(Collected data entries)
######
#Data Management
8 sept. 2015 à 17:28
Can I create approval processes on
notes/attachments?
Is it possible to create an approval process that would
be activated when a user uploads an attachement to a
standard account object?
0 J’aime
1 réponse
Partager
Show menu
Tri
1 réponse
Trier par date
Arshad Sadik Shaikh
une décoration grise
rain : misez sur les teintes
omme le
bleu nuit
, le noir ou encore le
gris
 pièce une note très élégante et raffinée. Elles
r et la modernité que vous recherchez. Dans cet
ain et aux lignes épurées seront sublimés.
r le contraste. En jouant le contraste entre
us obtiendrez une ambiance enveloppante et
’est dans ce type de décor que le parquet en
######
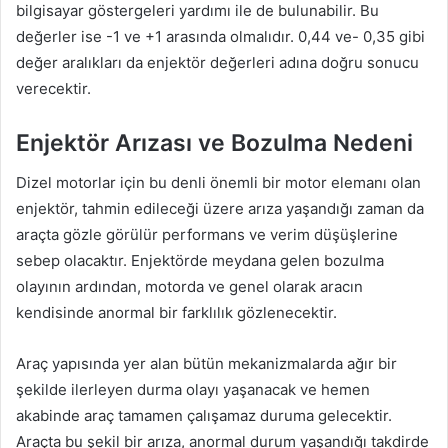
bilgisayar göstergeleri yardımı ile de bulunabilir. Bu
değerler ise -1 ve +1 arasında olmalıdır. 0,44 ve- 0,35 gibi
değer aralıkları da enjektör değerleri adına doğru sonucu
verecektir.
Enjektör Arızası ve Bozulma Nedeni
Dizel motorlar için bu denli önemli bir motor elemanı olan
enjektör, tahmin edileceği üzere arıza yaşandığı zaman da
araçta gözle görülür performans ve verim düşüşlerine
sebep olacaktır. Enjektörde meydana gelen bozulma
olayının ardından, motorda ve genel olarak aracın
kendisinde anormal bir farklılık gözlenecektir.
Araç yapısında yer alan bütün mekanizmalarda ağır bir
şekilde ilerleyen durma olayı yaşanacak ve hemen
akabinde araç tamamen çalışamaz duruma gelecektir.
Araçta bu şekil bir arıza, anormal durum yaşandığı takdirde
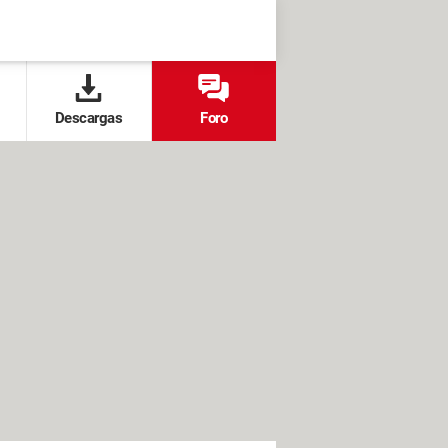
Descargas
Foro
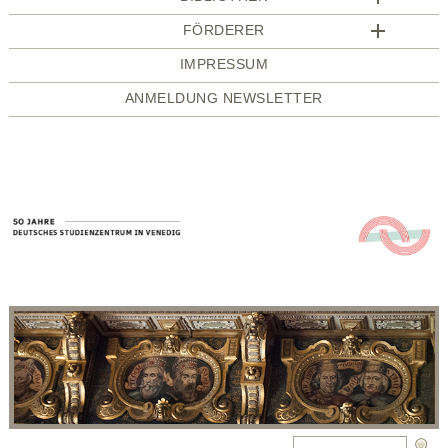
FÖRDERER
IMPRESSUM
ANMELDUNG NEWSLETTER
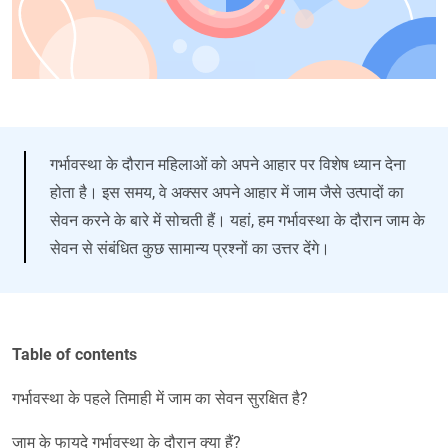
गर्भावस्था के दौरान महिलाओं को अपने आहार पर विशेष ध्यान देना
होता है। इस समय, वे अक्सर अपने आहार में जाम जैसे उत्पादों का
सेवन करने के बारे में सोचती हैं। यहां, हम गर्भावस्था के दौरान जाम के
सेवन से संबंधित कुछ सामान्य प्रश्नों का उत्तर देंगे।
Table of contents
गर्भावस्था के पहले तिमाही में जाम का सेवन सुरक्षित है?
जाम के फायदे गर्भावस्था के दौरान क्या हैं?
######
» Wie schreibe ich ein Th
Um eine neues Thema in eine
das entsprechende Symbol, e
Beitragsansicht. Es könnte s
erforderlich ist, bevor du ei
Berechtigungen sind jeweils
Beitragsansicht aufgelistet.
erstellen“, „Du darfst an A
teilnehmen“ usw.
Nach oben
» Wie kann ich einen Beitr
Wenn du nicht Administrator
######
§ Work item: Only the lines above starting at the one containing "सेवन करने के" and ending at the one containing "जाम के फायदे गर्भावस्था के दौरान क्या हैं?", both included, are to be returned, exactly as they read.

§ Problem solution:
सेवन करने के बारे में सोचती हैं। यहां, हम गर्भावस्था के दौरान जाम के
सेवन से संबंधित कुछ सामान्य प्रश्नों का उत्तर देंगे।
Table of contents
गर्भावस्था के पहले तिमाही में जाम का सेवन सुरक्षित है?
जाम के फायदे गर्भावस्था के दौरान क्या हैं?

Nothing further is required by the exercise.